Obligasi Sukuk Dan Pinjaman Menjadi Alternatif Pembiayaan Daerah

Kementerian Dalam Negeri (Kemendagri) menggelar rapat koordinasi nasional (Rakornas) tentang pengelolaan dana transfer, pinjaman, dan obligasi daerah.

Rakornas membahas alternatif sumber pendanaan daerah dan pengelolaan dana transfer menyusul terbitnya Undang-Undang (UU) Nomor 1 Tahun 2022 tentang hubungan keuangan pemerintah pusat dan daerah.

Direktur Jenderal Pengembangan Keuangan Daerah (Keuda) Kementerian Dalam Negeri (Dirjen) Agus Fatoni mengatakan, daerah kini memiliki akses ke sumber-sumber pembiayaan utang daerah, antara lain pinjaman daerah, obligasi, dan sukuk.

Hal ini menyusul disahkannya Undang-Undang Nomor 1 Tahun 2022 tentang Mekanisme Pembiayaan Utang Daerah yang telah diamandemen.

“Ada empat perubahan regulasi terkait pembiayaan utang, yakni yang pertama mengenai penyesuaian taksonomi pinjaman daerah menjadi pembiayaan utang daerah berupa pinjaman daerah, obligasi, dan sukuk sejalan dengan praktik APBN,” kata Fatoni dalam keterangannya di Jumat. (Oktober 2023).

Kedua, integrasi kewenangan DPRD untuk membiayai utang daerah dari ketetapan sebelumnya, yakni kewenangan DPRD, sekaligus diperkenalkan dalam pembahasan Kebijakan Bersama Pendapatan dan Belanja Daerah dan Prioritas dan Plafon Anggaran Pendahuluan (KUA-PPAS) saat itu. persetujuan DPRD yang diberikan saat itu, ada pembahasan APBD.

Ketiga, lanjut dia, perluasan sistem pendanaan dengan memasukkan aspek syariah seperti sukuk daerah.

Hal ini sejalan dengan aspirasi sebagian daerah yang menginginkan sistem keuangan syariah karena lebih diterima secara kultural dan politis.

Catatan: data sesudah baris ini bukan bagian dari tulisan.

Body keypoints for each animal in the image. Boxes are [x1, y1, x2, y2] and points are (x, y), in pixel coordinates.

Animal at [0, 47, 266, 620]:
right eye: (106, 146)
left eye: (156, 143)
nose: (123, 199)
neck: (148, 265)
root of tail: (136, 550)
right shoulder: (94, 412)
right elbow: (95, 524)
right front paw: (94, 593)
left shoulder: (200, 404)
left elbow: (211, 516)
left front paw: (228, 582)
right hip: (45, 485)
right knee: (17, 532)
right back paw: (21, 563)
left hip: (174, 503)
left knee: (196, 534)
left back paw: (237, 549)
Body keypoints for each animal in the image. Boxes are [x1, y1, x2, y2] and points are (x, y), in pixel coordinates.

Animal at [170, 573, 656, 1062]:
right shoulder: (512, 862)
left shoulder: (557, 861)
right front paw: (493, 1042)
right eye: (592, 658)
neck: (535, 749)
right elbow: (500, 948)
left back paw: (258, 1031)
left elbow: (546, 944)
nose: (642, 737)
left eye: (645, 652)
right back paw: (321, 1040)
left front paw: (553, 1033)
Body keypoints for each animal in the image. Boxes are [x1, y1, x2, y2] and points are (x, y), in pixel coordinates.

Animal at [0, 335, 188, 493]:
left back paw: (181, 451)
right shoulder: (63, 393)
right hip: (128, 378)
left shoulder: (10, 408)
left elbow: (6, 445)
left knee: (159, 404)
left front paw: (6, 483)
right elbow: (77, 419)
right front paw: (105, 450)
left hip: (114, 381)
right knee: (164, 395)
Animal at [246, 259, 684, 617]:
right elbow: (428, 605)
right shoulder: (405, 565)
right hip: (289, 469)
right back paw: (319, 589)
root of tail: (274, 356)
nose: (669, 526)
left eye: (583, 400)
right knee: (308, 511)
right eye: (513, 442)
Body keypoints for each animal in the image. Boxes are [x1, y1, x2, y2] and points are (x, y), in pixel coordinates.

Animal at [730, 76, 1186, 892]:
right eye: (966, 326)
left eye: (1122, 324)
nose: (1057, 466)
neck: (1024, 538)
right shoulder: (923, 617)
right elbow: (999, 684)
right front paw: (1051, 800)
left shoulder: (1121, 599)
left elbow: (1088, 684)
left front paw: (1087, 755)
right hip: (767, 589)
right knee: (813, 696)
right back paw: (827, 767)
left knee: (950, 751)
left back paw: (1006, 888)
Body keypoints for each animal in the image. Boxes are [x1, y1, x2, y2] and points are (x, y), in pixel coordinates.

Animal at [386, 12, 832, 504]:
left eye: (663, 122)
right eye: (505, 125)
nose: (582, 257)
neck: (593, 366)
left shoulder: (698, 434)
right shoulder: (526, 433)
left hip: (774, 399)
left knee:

“Terakhir reklasifikasi jenis pinjaman dari periode ke jenis pinjaman, yaitu pinjaman program dan pinjaman kegiatan,” jelas Fatoni.

“Untuk menghindari kerancuan dengan istilah-istilah yang membingungkan daerah sebagai regulator dan sesuai dengan praktik APBN,” lanjutnya.

Sebagai bagian dari percepatan pembangunan, Fatoni menekankan, daerah harus sangat serius dalam pembiayaan utang daerah, yang digunakan untuk membiayai urusan publik yang dikelola daerah.

Hal itu dapat dilakukan sesuai dengan prinsip-prinsip pengelolaan utang daerah, antara lain kepatuhan terhadap hukum, transparansi, akuntabilitas, efisiensi, efektivitas, due diligence, dan profesionalisme.

Fatoni juga mengatakan, daerah berpeluang mendapatkan keringanan pajak untuk kinerja tahun lalu dan saat ini.

Insentif pajak dari transfer pemerintah didistribusikan di antara pemerintah daerah yang berfungsi dengan baik.

Dia menambahkan, kredit pajak daerah hasil tahun lalu digunakan untuk daerah yang berprestasi.

Termasuk percepatan pemulihan ekonomi daerah, antara lain infrastruktur, perlindungan sosial, dukungan usaha, khususnya UMKM, dan penciptaan lapangan kerja.

Kemudian, lanjut Fatoni, akan digunakan di daerah tertinggal untuk membangun dan mempercepat infrastruktur sebagai bagian dari pemulihan ekonomi.

“Kita perlu memastikan hal-hal seperti upah, penghasilan tambahan, honorarium, dan perjalanan tidak dapat didanai oleh kredit pajak,” kata Fatoni.